News & Analysis

OpenAI’s GPT-4o: Smarter than Gemini?

Of course, we would know only once it rolls in and Google responds at its I/O conclave

Image Credit: livemint.com

Opinion is mostly divided on whether the first impression is actually the best. That’s why we took a few extra hours before coming out with our take on OpenAI’s updated GPT-4 model that powers the ChatGPT. Called GPT-4o, the model claims to be faster with abilities to enhance its prowess across text, vision and audio. 

That’s what OpenAI CTO Mira Murati said during the livestream announcement on Monday to a largely US audience. The company later noted in a blog post that it would be free for all users with paid users (as always) having up to five times the capacity limits of free users. The demo showed GPT-4o helping with a math problem and even indulging in some flirting.

Thereafter, it was the turn of CEO Sam Altman who posted on social media that the model was “natively multimodal” – in other words it could generate content or understand commands via voice, text or images. He added on X that developers can access GPT-4o API which is priced at half the price of GPT-4 Turbo but twice as fast.  

What are some of the new features?

Quite obviously the first and foremost would be the app’s ability to act as a Her-line voice assistant who can respond in real time and observe the world around one. Users would have observed that the current model is limited and responds to one prompt at a time while working only on what it can hear. 

Just to clarify further, OpenAI’s previous model – GPT4 Turbo – was actually trained on a combination of images and text which meant that it could analyze images and text and fulfil tasks such as extracting text from images or describing the content on those pages. The latest innovation adds speech into this mix. 

How’s GPT-4o different from GPT Turbo?

In case you aren’t immediately sure of how this would make a difference to your lives, here are a few samples. For starters, ChatGPT always had a voice mode that was transcribing the chatbot’s responses using a text-to-speech model, which was cumbersome. Now, the entire process is turbocharged that allows users to interact with ChatGPT as an assistant. 

What’s more, users can actually interrupt ChatGPT when it is answering a question and push it towards another query. OpenAI actually claims that such “real time responsiveness” allows it to even pick out nuances in a user’s voice while generating voices that covers a range of different emoting styles, including singing. 
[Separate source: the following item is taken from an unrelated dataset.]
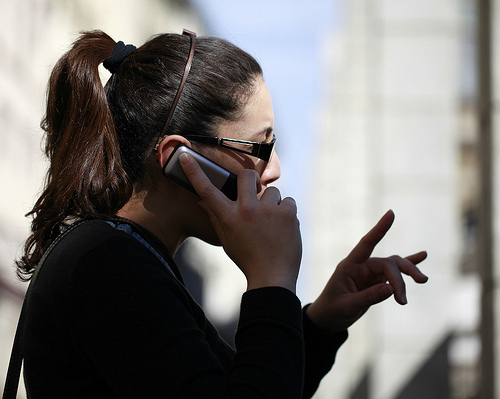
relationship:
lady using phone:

GPT-4o has also upgraded the chatbot’s visual capabilities whereby when given a picture or a desktop screen, it can quickly answer related queries. Topics ranging from what’s going on in this software code to the brand of apparel a person is wearing also gets answered. Now, this is one feature that could find major use in driving digital retail sales. 

Finally, the new model also offers more multilingual support with enhanced performance in about 50 languages. Though at present, voice won’t be part of the GPT-4o API for all customers, OpenAI says a risk of misuse is what has made it launch voice support only to a small group of trusted partners in the coming weeks. 

Does all of this give ChatGPT a lift over Gemini?

Which now brings us to the question about the arms race that is on between the Microsoft-backed OpenAI and Google around the generative artificial intelligence (GenAI) prowess of each of them. As we write this, Google is readying for its annual I/O developers conference and one needn’t be surprised if the company seeks to add a bit of lustre to Gemini. 

For the moment, we believe that in this highly competitive market, OpenAI could be a notch ahead of Google though its GPT-4o appears to only match up to what Google has displayed with Gemini last December. Of course, what happened thereafter were a series of mishaps such as ones related to images that were racial and reverse racial.

In fact, some analysts hold the view that progress on the GenAI front has constantly inspired because of the new use cases that model development brings forth. However, since the first time the world saw ChatGPT (back in November 2022) till date, the progress has been at best at a gentle canter and not a gallop as was expected. 

Live Streaming bloopers, Altman’s policy shift

It wasn’t as though the GPT-4o was without its glitches. However, they did not shock the audiences. At best it was just a smirk as at one point the app mistook a smiling man as a wooden surface and at another time it was seen solving an equation that it hadn’t yet been shown. Remember the Google escapade with Gemini? 

And here’s where Altman did well to reflect on OpenAI’s journey via a blog post immediately after the livestream event. He said the company originally planned to create all sorts of benefits for the world but has since shifted to creating AI and allowing other people to use it to create all sorts of amazing things that will benefit them. Decentralization anyone?? 

Not to forget that Altman had told academics and students recently that it would be the hardware that would direct the future of AI with AI-led chips leading the way. For now, it looks like GPT-4o is just an upgrade that allows others to use it to their advantage in use cases that they feel best fits their lines of business. Will Google take a quantum leap?